Let me make it clear. First of all, it’s not called the Microsoft Surface Centaurus. But since we have no official name for it yet, the codename “Centaurus” will have to do for now. Whatever the name, though, it’s a new type of surface PC from Microsoft and will get a release date sometime in the first half of 2020.
According to sources (Forbes), this new PC will feature not one, but two 9-inch displays – in the form of a book. Keep in mind these are two separate panels, unlike the Lenovo’s iteration of a foldable laptop. The display comes in at a 4:3 aspect ratio and will pack a 10nm Lakefield CPU from Intel.

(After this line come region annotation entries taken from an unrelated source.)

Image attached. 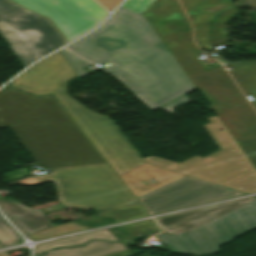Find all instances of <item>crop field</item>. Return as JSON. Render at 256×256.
Instances as JSON below:
<instances>
[{
    "mask_svg": "<svg viewBox=\"0 0 256 256\" xmlns=\"http://www.w3.org/2000/svg\"><path fill=\"white\" fill-rule=\"evenodd\" d=\"M93 239L117 240L107 230H104V231H98V232H94V233H89V234H85V235H80V236H76V237H71V238H67V239H62V240H58V241H53V242L37 245L35 247V253H41L47 249H53V248H57V247L80 245L88 240H93Z\"/></svg>",
    "mask_w": 256,
    "mask_h": 256,
    "instance_id": "crop-field-15",
    "label": "crop field"
},
{
    "mask_svg": "<svg viewBox=\"0 0 256 256\" xmlns=\"http://www.w3.org/2000/svg\"><path fill=\"white\" fill-rule=\"evenodd\" d=\"M107 10L112 11L121 0H97Z\"/></svg>",
    "mask_w": 256,
    "mask_h": 256,
    "instance_id": "crop-field-24",
    "label": "crop field"
},
{
    "mask_svg": "<svg viewBox=\"0 0 256 256\" xmlns=\"http://www.w3.org/2000/svg\"><path fill=\"white\" fill-rule=\"evenodd\" d=\"M194 27L195 41L200 49L212 47L208 41L209 23L218 14L233 7L231 0H181Z\"/></svg>",
    "mask_w": 256,
    "mask_h": 256,
    "instance_id": "crop-field-11",
    "label": "crop field"
},
{
    "mask_svg": "<svg viewBox=\"0 0 256 256\" xmlns=\"http://www.w3.org/2000/svg\"><path fill=\"white\" fill-rule=\"evenodd\" d=\"M0 209L25 236L52 226L38 210L29 209L15 201L0 200Z\"/></svg>",
    "mask_w": 256,
    "mask_h": 256,
    "instance_id": "crop-field-13",
    "label": "crop field"
},
{
    "mask_svg": "<svg viewBox=\"0 0 256 256\" xmlns=\"http://www.w3.org/2000/svg\"><path fill=\"white\" fill-rule=\"evenodd\" d=\"M238 13V8L234 7L220 15L214 22L210 23V43L212 46L227 43L226 24Z\"/></svg>",
    "mask_w": 256,
    "mask_h": 256,
    "instance_id": "crop-field-16",
    "label": "crop field"
},
{
    "mask_svg": "<svg viewBox=\"0 0 256 256\" xmlns=\"http://www.w3.org/2000/svg\"><path fill=\"white\" fill-rule=\"evenodd\" d=\"M1 247V246H0Z\"/></svg>",
    "mask_w": 256,
    "mask_h": 256,
    "instance_id": "crop-field-27",
    "label": "crop field"
},
{
    "mask_svg": "<svg viewBox=\"0 0 256 256\" xmlns=\"http://www.w3.org/2000/svg\"><path fill=\"white\" fill-rule=\"evenodd\" d=\"M53 21L69 41L95 28L108 13L94 0H12Z\"/></svg>",
    "mask_w": 256,
    "mask_h": 256,
    "instance_id": "crop-field-8",
    "label": "crop field"
},
{
    "mask_svg": "<svg viewBox=\"0 0 256 256\" xmlns=\"http://www.w3.org/2000/svg\"><path fill=\"white\" fill-rule=\"evenodd\" d=\"M147 214L143 211V209L138 205L136 199L119 206L118 208H114L102 215L103 218L110 216L115 220V222L132 219L136 217L146 216Z\"/></svg>",
    "mask_w": 256,
    "mask_h": 256,
    "instance_id": "crop-field-17",
    "label": "crop field"
},
{
    "mask_svg": "<svg viewBox=\"0 0 256 256\" xmlns=\"http://www.w3.org/2000/svg\"><path fill=\"white\" fill-rule=\"evenodd\" d=\"M87 228L88 227L77 226L74 224V222H72V223H68L60 226H52L50 228L34 233L27 237L30 239H39L43 237L56 236V235H60V234H64L72 231L87 229Z\"/></svg>",
    "mask_w": 256,
    "mask_h": 256,
    "instance_id": "crop-field-18",
    "label": "crop field"
},
{
    "mask_svg": "<svg viewBox=\"0 0 256 256\" xmlns=\"http://www.w3.org/2000/svg\"><path fill=\"white\" fill-rule=\"evenodd\" d=\"M0 34L23 67L66 44L48 20L26 10L1 20Z\"/></svg>",
    "mask_w": 256,
    "mask_h": 256,
    "instance_id": "crop-field-7",
    "label": "crop field"
},
{
    "mask_svg": "<svg viewBox=\"0 0 256 256\" xmlns=\"http://www.w3.org/2000/svg\"><path fill=\"white\" fill-rule=\"evenodd\" d=\"M25 94L45 124L10 130L34 162L44 168L105 163L53 95Z\"/></svg>",
    "mask_w": 256,
    "mask_h": 256,
    "instance_id": "crop-field-3",
    "label": "crop field"
},
{
    "mask_svg": "<svg viewBox=\"0 0 256 256\" xmlns=\"http://www.w3.org/2000/svg\"><path fill=\"white\" fill-rule=\"evenodd\" d=\"M4 219V218H3ZM0 216V245L2 247L19 243L20 235L11 228Z\"/></svg>",
    "mask_w": 256,
    "mask_h": 256,
    "instance_id": "crop-field-19",
    "label": "crop field"
},
{
    "mask_svg": "<svg viewBox=\"0 0 256 256\" xmlns=\"http://www.w3.org/2000/svg\"><path fill=\"white\" fill-rule=\"evenodd\" d=\"M0 256H8L6 252L0 253Z\"/></svg>",
    "mask_w": 256,
    "mask_h": 256,
    "instance_id": "crop-field-26",
    "label": "crop field"
},
{
    "mask_svg": "<svg viewBox=\"0 0 256 256\" xmlns=\"http://www.w3.org/2000/svg\"><path fill=\"white\" fill-rule=\"evenodd\" d=\"M132 91L151 111L196 89L143 15L120 7L97 31L66 47Z\"/></svg>",
    "mask_w": 256,
    "mask_h": 256,
    "instance_id": "crop-field-1",
    "label": "crop field"
},
{
    "mask_svg": "<svg viewBox=\"0 0 256 256\" xmlns=\"http://www.w3.org/2000/svg\"><path fill=\"white\" fill-rule=\"evenodd\" d=\"M256 198L213 206L155 219L168 234L185 233L209 220L247 204Z\"/></svg>",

The Centaurus will run on ‘Windows Lite’ with native Android apps support. It’s basically a stripped down version of Windows and will seemingly compete with ChromeOS. This version of OS is based on the “Windows Core OS”, which is basically a more efficient version of Windows that targets smaller devices, mostly tablets. So, it won’t give you the full-fledged Windows experience, but it won’t gorge all that power either…
The Android App Support
A Windows device with Android sounds exciting, but this isn’t exactly a new concept. Google tried to push the Android PlayStore to their own ChromeOS a few years back, but fast forward to this day, it hasn’t panned out really well for them. ChromeOS is still nowhere near to competing with any of the major players out there.
For one, Microsoft’s reasoning to support Android Apps on their own tablets is awfully similar to Google’s. But if Google themselves failed to scrape out any success from it, I don’t see the silver lining for them, either. And that’s after they added touch support on multiple ChromeOS devices. So what chance does Microsoft have?
But then again, Google’s implementation wasn’t the best either. The apps were poorly optimized, not to mention buggy and that’s on Google’s own ChromeOS! Compared to them, iPads were far far better, and there was basically no comparing the two.
Just think of how many successful Android tablets are currently there in the market. Sure the whole industry has been a bit stale lately, and yet the iPads are still selling comparatively well. So, if the maker who has the most influence towards the play store could not do enough, what does Microsoft hope to achieve from this?
We don’t know yet, but I do have a theory. All of Google’s implementations were limited to tablet experience – think of it as a Windows laptop, but without the legacy features. If Microsoft can bring even a semi Windows experience with Android app support, that could light a match in this direction.
And finally, Microsoft has a good relation with OEMs who manufacture hardware based on Windows. So companies like Dell, Lenovo, HP or Acer should come up with their own versions of this PC as well, a benefit Google didn’t have. Plus, it seems like even Bill Gates is all in with the idea, given his disappointment.